El centro económico era la «Sippen», una especie de mercado para el intercambio entre familias situado en un lugar equidistante de varios poblados (que posteriormente serían centros urbanos de gran importancia comercial). En cuanto a la agricultura y el aprovechamiento de los recursos de la naturaleza, practicaban un cierto comunismo, que consistía en el aprovechamiento común de grandes extensiones cultivables y de pastos para el ganado. Ya eran buenos artesanos e incluso formaron los primeros gremios, que fabricaban todos los utensilios necesarios para el cultivo de la tierra y de uso doméstico. Por supuesto que eran buenos guerreros, ya que uno de los fundamentos de su economía, especialmente para proveerse de aquello que no poseían o eran incapaces de fabricar, era el pillaje.

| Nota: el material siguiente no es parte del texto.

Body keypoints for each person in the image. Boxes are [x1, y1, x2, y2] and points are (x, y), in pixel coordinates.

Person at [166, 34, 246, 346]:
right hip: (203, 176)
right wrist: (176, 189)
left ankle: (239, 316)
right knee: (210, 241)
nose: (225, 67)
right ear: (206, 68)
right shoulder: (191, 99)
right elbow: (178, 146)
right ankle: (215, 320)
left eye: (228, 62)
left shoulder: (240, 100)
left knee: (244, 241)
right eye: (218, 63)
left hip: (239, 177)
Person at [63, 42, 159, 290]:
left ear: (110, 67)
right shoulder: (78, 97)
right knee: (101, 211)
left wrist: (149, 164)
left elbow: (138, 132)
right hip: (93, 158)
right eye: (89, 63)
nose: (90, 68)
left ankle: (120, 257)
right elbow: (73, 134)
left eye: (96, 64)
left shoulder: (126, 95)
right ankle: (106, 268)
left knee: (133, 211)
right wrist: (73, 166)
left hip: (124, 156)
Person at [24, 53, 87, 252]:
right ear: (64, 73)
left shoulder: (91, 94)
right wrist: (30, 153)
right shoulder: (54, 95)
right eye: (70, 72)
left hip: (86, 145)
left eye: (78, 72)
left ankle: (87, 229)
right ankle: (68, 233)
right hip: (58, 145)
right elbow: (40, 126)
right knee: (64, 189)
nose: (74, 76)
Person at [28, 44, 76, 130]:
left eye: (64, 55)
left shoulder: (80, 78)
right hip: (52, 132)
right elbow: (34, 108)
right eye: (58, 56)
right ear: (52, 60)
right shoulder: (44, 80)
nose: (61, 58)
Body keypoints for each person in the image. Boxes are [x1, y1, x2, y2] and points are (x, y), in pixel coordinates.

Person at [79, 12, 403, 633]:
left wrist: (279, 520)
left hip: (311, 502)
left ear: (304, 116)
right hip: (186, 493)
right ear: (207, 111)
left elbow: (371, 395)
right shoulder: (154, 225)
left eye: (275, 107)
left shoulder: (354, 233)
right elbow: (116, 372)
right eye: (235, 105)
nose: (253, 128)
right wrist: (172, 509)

En el 476 el rey germano Odoadro entraría por fin en Roma deponiendo al último emperador, Romulus Augusto. Los pueblos que se establecen en el centro de Europa y en la península italiana gozarán de la relativa estabilidad que dio origen al feudalismo europeo entre los siglos V al XIV, y a las nuevas ciudades o «burgos», en las que surgiría la gran aventura del Renacimiento.

En cuanto a la economía y la libertad, que es lo que realmente nos interesa para el objeto de este capítulo, la Edad Media empieza y termina bajo la tutela inquisitorial de la Iglesia católica, frustrando toda posibilidad de desarrollo de cualquier «sistema económico» basado en el mercado, empeñada en convencer de las bondades de la supervivencia, un modo de economía «grato a los ojos de Dios», donde no existía la usura ni el enriquecimiento personal. Para ratificar con buenas razones filosóficas, muestra orgullosa los escritos sobre el tema de filósofos tan impresionantes y profundos como Aristóteles, quien, como ya hemos dicho, consideraba la economía doméstica, basada en la actividad agrícola, la más perfecta y conveniente para el hombre.

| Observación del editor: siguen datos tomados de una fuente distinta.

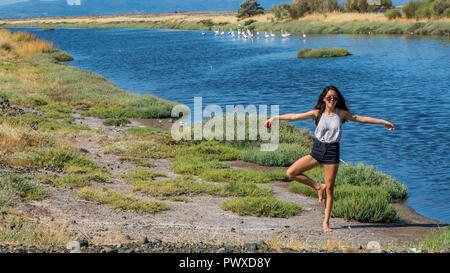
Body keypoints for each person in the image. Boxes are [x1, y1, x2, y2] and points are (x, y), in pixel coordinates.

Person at [264, 86, 395, 232]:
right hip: (318, 149)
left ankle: (326, 222)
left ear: (337, 100)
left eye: (335, 98)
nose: (332, 100)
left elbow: (362, 119)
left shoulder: (342, 113)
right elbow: (294, 116)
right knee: (291, 172)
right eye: (329, 98)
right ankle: (317, 186)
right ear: (324, 99)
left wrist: (383, 121)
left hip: (332, 151)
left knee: (330, 189)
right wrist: (275, 118)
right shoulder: (317, 114)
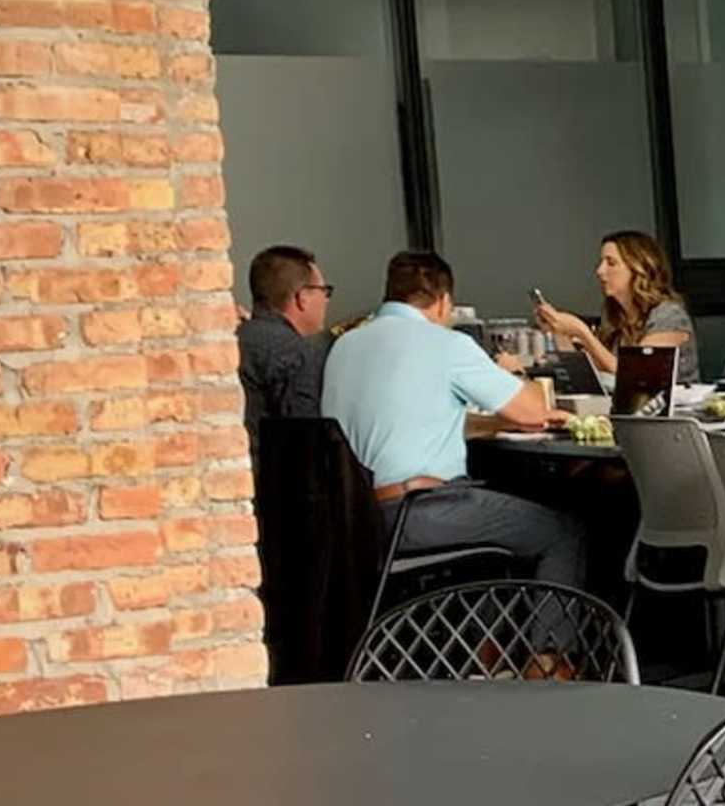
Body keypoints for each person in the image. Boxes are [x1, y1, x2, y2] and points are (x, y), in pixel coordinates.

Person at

No fue difícil para los primeros padres de la Iglesia convencer a la población europea de su tiempo, empobrecida, inculta y, sobre todo, «profundamente ingenua», que ésta era la única forma de economía que podía darse dentro del mundo de la cristiandad. Con su negación de la economía de mercado, negó, al mismo tiempo, la creatividad personal y, con ello, prácticamente desaparecerán todas las libertades sociales y personales. Así, se consolida un feudalismo basado en el absolutismo «platónico» del Estado, fuertemente influenciado por el «sistema religioso», o el «intervencionismo» en los asuntos políticos de la Iglesia católica. Sin embargo la religión no podía ir en contra de la naturaleza de las cosas y de los efectos del tiempo, ya que de alguna forma la angustia natural por el paso del tiempo de la gente, que como decíamos provoca un irresistible deseo de proponerse objetivos, debe llevar al progreso inevitable. Así es que la Iglesia combate esta tendencia de dos formas: una absorbiendo en sí misma la energía de la población, dando origen a sus espectaculares y ostentosas realizaciones temporales: grandes iglesias, catedrales, monasterios, etc., hasta su culminación clásica con el espiritual y espectacular arte gótico; y, por otra, convirtiéndose en la administradora potencial de toda la riqueza que pueda crearse, entrando pronto en conflicto con la nobleza bárbara, que aspiraba a lo mismo pero con menos sutilezas.

Pero tanta actividad, en especial la construcción de grandes iglesias y conventos, llegaría a crear una «nueva clase social», la «burguesía» originada entre los artesanos que sirven a la Iglesia y a sus propósitos, pero también a los nobles y a sus necesidades, como el embellecimiento de sus castillos y palacios y las necesidades de sus constantes guerras.